Et le chocolat, c’est aussi réservé aux femmes ?
N. B. : Les pubs pour le chocolat associent la rhétorique du plaisir et celle de
la culpabilité. Il a fallu trouver un moyen pour contourner le tabou alimentaire que représente le chocolat : a priori, c’est du gras et du sucre, ça fait grossir, c’est un
interdit. Pour le vendre, on remplace un tabou par un autre : le sexe. On voit les femmes manger de petites portions, en se mordant les lèvres, avec une voix suave qui suggère de « succomber à la tentation ». Avec le chocolat, les femmes
se donnent du plaisir seules : c’est une façon de montrer à l’écran la masturbation, sans la nommer.
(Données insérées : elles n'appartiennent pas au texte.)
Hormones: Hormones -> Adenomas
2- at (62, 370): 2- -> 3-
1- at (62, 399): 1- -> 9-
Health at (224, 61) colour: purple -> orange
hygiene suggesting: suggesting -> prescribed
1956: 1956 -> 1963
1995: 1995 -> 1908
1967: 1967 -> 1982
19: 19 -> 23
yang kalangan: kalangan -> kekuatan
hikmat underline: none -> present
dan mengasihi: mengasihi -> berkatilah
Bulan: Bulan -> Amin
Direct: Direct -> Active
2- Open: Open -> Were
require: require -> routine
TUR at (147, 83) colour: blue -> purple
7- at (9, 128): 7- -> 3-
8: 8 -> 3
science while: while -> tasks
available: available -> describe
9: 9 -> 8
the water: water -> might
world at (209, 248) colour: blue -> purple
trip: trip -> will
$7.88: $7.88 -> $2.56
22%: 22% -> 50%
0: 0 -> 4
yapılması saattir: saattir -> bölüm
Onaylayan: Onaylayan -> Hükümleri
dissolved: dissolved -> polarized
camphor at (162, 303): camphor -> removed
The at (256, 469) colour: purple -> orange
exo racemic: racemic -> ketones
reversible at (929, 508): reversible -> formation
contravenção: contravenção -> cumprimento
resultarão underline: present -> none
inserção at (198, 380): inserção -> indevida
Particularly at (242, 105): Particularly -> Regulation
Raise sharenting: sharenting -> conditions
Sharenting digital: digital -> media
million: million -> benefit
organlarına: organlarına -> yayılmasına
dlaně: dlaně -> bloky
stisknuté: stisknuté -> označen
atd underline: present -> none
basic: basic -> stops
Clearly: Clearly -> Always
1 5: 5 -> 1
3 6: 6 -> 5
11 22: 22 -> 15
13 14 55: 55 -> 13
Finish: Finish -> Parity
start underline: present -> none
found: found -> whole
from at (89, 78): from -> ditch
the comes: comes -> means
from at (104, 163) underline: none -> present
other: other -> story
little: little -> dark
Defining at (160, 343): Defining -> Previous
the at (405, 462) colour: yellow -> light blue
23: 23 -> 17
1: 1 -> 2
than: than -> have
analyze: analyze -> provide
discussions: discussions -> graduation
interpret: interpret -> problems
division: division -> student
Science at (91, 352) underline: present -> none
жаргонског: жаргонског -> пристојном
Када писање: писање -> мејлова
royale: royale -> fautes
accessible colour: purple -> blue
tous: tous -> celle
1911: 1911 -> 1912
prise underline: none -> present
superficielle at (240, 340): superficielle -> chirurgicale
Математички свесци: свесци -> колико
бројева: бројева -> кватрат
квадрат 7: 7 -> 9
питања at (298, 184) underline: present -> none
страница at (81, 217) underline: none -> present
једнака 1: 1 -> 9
Ainsi, on associe plaisir féminin et culpabilité : le chocolat devient la garantie d’être épanouie dans une société où les femmes ne le sont pas toujours sexuellement.

Pourquoi le levier de la culpabilité marche-t-il
aussi bien ?
N. B. :
L’émotionnalité alimentaire touche davantage les femmes. Une étude a été menée sur l’émotionnalité alimentaire et le surpoids*. Côté femmes, 52 % mangent sous le coup de l’émotion, contre 20 % des hommes. Ce n’est pas étonnant que, pour vendre, le marketing fasse appel aux émotions et aux sens des femmes, là où il s’adresse à la rationalité des hommes. Les femmes ressentent de l’apaisement quand elles mangent, mais aussi de la culpabilité. Pas les hommes.

Y a-t-il d’autres aliments qui jouent sur le plaisir sexuel ?
N. B. :
La glace est un bon exemple. Dans une pub pour Magnum, on voit une femme prendre une pause alors qu’elle fait le ménage : elle se détache les cheveux et mange une glace en se caressant. On ne verra jamais un homme manger une nourriture phallique ! La publicité les montre d’ailleurs rarement en train de manger. Quand c’est le cas, ils croquent à pleines dents dans du fast-food ou dans des barres chocolatées, ils sont actifs, mangent avec vigueur pour en retirer de l’énergie. Les femmes, elles, dégustent, se font plaisir, s’offrent un moment tranquille, sur un canapé, dans une position passive. Il n’est pas compliqué d’y voir une analo- gie avec les rapports sexuels ! Je pense aussi à une pub pour le riz de la marque Taureau ailé, qui multiplie les métaphores visuelles de la jouissance : pupilles dilatées, gros plans sur les lèvres, explosion de poudre colorée... On a aussi le café qui peut être ambivalent. Tantôt familial, tantôt sexy quand on met en scène des femmes qui se détournent de George Clooney... pour lui préférer une bonne tasse d’arabica.

Steaksisme, en finir avec le mythe de la végé et du viandard, de Nora Bouazzouni. Éd. Nouriturfu, 144 pages.